The duo, both 63, shared images on social media Wednesday of their contribution to coronavirus research at UCLA. Hanks showed a bag of plasma that he’d donated to the university, and Wilson showed how she was tested for antibodies prior to making her own donation.
Plasma from people who have survived COVID-19 can contain antibodies to the disease. Researchers are investigating the use of this plasma to help patients battling severe cases of the virus recover faster.
Hanks said that after the paperwork, the procedure was “as easy as taking a nap.”
Last week, Hanks had put out a call on Twitter for donations to a study led by the UCLA Fielding School of Public Health and David Geffen School of Medicine.
In the latest updates, Hanks and Wilson both shouted out the study’s leader, Dr. Anne Rimoin, an expert in infectious disease epidemiology who serves as public health professor and director of the Center for Global and Immigrant Health at the university.
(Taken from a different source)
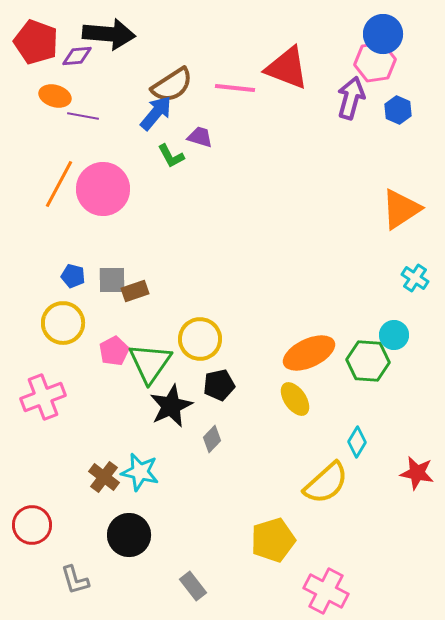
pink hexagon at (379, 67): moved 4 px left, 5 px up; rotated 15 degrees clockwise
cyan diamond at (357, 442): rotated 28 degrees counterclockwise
In an interview on the NPR podcast “Wait Wait... Don’t Tell Me” earlier this week, Hanks announced that he and his wife wanted to use their possible immunity to help in any way they could and that they had offered to donate plasma.
The couple returned to the US from Australia at the end of March, following two weeks quarantined on the country’s Gold Coast after they tested positive for the virus. During the course of their infection, which saw them both hospitalised for three days initially, they reported fevers, body aches and fatigue, among other symptoms.